Workplace spying systems became popular during the early days of the lockdowns. With everyone at home, management became suspicious that no one was working. Fortunately, sense eventually prevailed in most organizations. Such systems are now mainly deployed to note general employee behavior and only flag the very worst offenders. But NLP can take them to another level.
“These tools give leaders unprecedented real-time insight into an organization’s collaboration environment,” said Morgan. “Tracking organization sentiment and toxicity can arguably serve as key performance indicators for leaders who are supporting company culture, engagement, and wellbeing.”
NLP and Enterprise Collaboration
Morgan added that effective use of NLP requires close integration with enterprise collaboration platforms. Only purpose-built tools with deep integrations will offer a comprehensive, contextualized view into conversations happening on collaboration platforms.
“It’s important for collaboration leaders to incorporate such tools into their community management workflows in order to get the most out of their collaboration strategies,” said Morgan.
Chatbots are one of the most popular of current NLP applications. They have proliferated rapidly in recent years. Why have a human answer when a robot can do just as well? Or so the theory goes. Some systems are better than others.
“NLP has grown in popularity for its ability to power applications that are proving to be helpful for businesses, from customer service chatbots to medical health lines,” said Rachel Roumeliotis, Vice President of AI and Data Content Strategy at O’Reilly Media. “Today, NLP is used to help to automate a variety of tasks for everyday employees, whether that’s auto completing a piece of writing or a line of code.
Analysis of Data
So much of the data we have is either spoken or in text. As time moves on and the technology becomes cheaper and faster, NLP could play an important role in gathering unstructured data and analyzing it. Roumeliotis believes NLP will eventually become a de facto technology within organizations.

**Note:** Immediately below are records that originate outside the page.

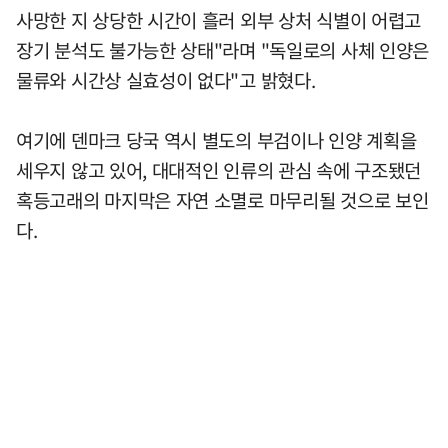
사망한 지 상당한 시간이 흘러 외부 상처 식별이 어렵고
장기 분석도 불가능한 상태"라며 "독일로의 사체 인양은
물류와 시간상 실효성이 없다"고 밝혔다.
여기에 덴마크 당국 역시 별도의 부검이나 인양 계획을
세우지 않고 있어, 대대적인 인류의 관심 속에 구조됐던
혹등고래의 마지막은 자연 소멸로 마무리될 것으로 보인
다.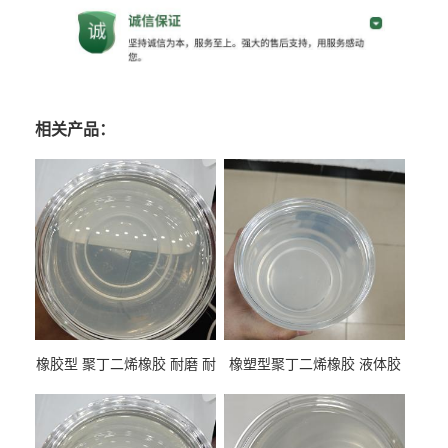
相关产品：
橡胶型 聚丁二烯橡胶 耐磨 耐
橡塑型聚丁二烯橡胶 液体胶
低温 高回弹 用于轮胎 鞋材改
高流动 抗老化 橡胶制品改性
性
专用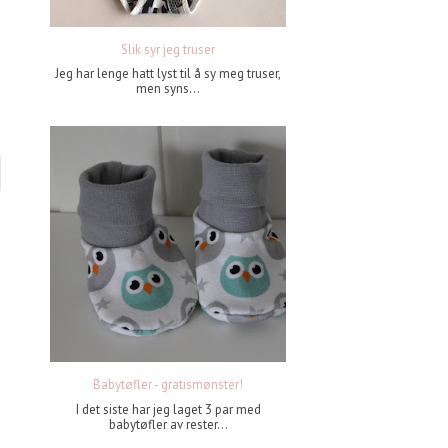
Slik syr jeg truser
Jeg har lenge hatt lyst til å sy meg truser,
men syns...
Babytøfler - gratismønster!
I det siste har jeg laget 3 par med
babytøfler av rester...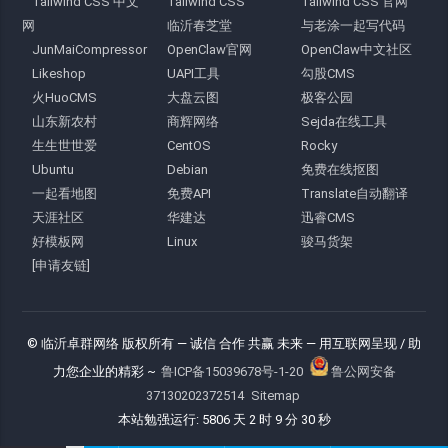
Tailwind CSS 中文
Tailwind CSS
Tailwind CSS 官网
网
临沂春芝堂
与老涂一起写代码
JunMaiCompressor
OpenClaw官网
OpenClaw中文社区
Likeshop
UAPI工具
勾股CMS
火HuoCMS
大盘云图
极客公园
山东新农村
商辉网络
Sejda在线工具
生生世世爱
CentOS
Rocky
Ubuntu
Debian
免费在线抠图
一起看地图
免费API
Translate自动翻译
天涯社区
华建达
迅睿CMS
好模板网
Linux
骏马货架
[申请友链]
© 临沂卓群网络 版权所有
— 诚信 合作 共赢 未来 —
用互联网呈现 / 助
力您企业的精彩 ~
鲁ICP备15039678号-1-20
鲁公网安备
37130202372514
Sitemap
本站勉强运行: 5806 天 2 时 9 分 30 秒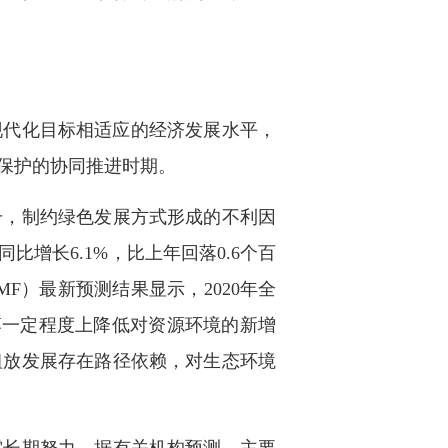
现代化目标相适应的经济发展水平，
保护的协同推进时期。
，制约绿色发展方式形成的不利因
比增长6.1%，比上年回落0.6个百
F）最新预测结果显示，2020年全
速回落一定程度上降低对资源环境的新增
粗放发展存在路径依赖，对生态环境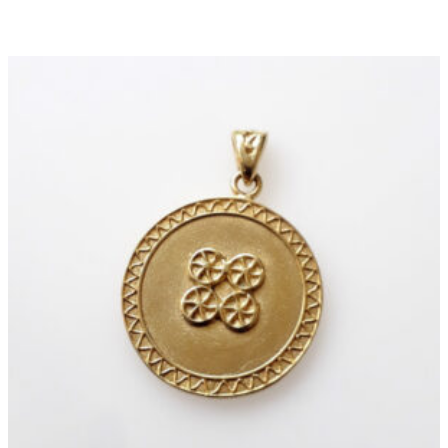
prix :
129.00 €
à
159.00 €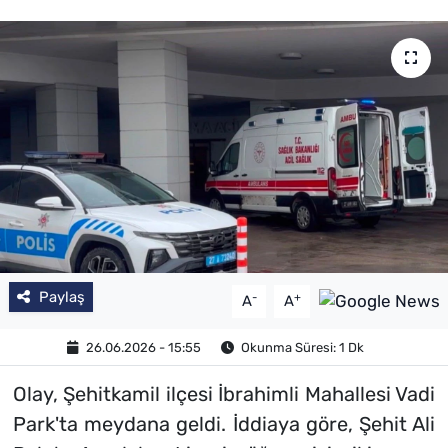
Paylaş
-
+
A
A
26.06.2026 - 15:55
Okunma Süresi: 1 Dk
Olay, Şehitkamil ilçesi İbrahimli Mahallesi Vadi
Park'ta meydana geldi. İddiaya göre, Şehit Ali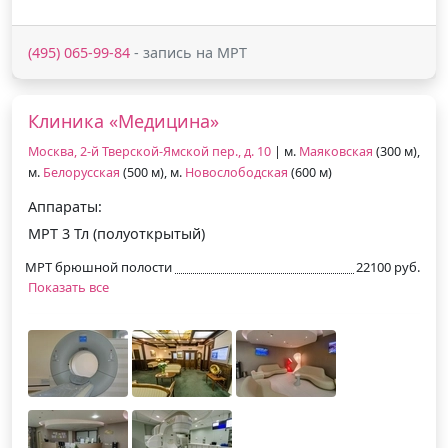
(495) 065-99-84
- запись на МРТ
Клиника «Медицина»
Москва, 2-й Тверской-Ямской пер., д. 10
| м.
Маяковская
(300 м),
м.
Белорусская
(500 м), м.
Новослободская
(600 м)
Аппараты:
МРТ 3 Тл (полуоткрытый)
МРТ брюшной полости
22100 руб.
Показать все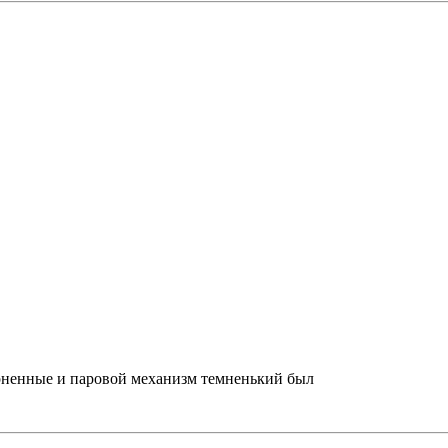
черненные и паровой механизм темненький был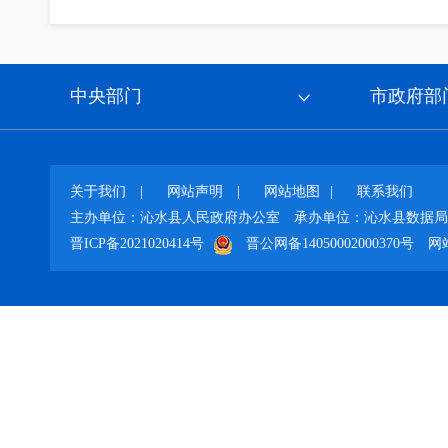
中央部门
市政府部
关于我们
|
网站声明
|
网站地图
|
联系我们
主办单位：沁水县人民政府办公室
承办单位：沁水县数据局
晋ICP备2021020414号
晋公网备14050002000370号
网站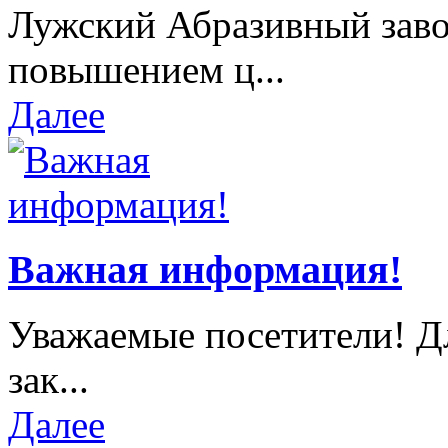
Лужский Абразивный завод
повышением ц...
Далее
Важная информация!
Уважаемые посетители! Д
зак...
Далее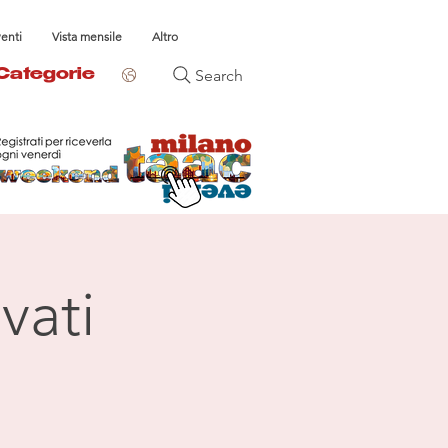
venti
Vista mensile
Altro
Search
Categorie
vati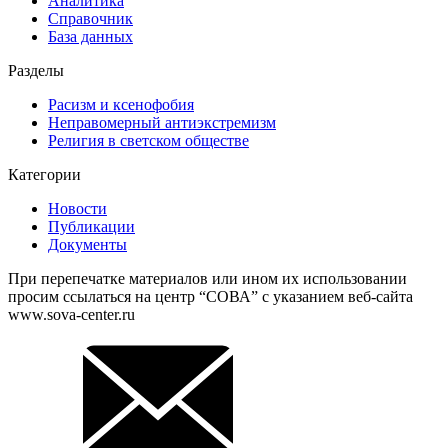
Аналитика
Справочник
База данных
Разделы
Расизм и ксенофобия
Неправомерный антиэкстремизм
Религия в светском обществе
Категории
Новости
Публикации
Документы
При перепечатке материалов или ином их использовании
просим ссылаться на центр “СОВА” с указанием веб-сайта
www.sova-center.ru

“In the meantime, with the dearth of expertise in AI and the rise of APIs, in the near future we’ll see more AutoML solutions and APIs that you can plug in,” she said. “They won’t necessarily be state-of-the-art and powerful, but they will be good enough for particular use cases, such as chatbots that aren’t mission critical, especially as we work through challenges like cost and compute power. In order to get to those kinds of mission critical use cases – such as assistance needed during a medical surgery – making models open source will be a critical step to teach people about NLP and help move innovations in the space forward at a fast pace.”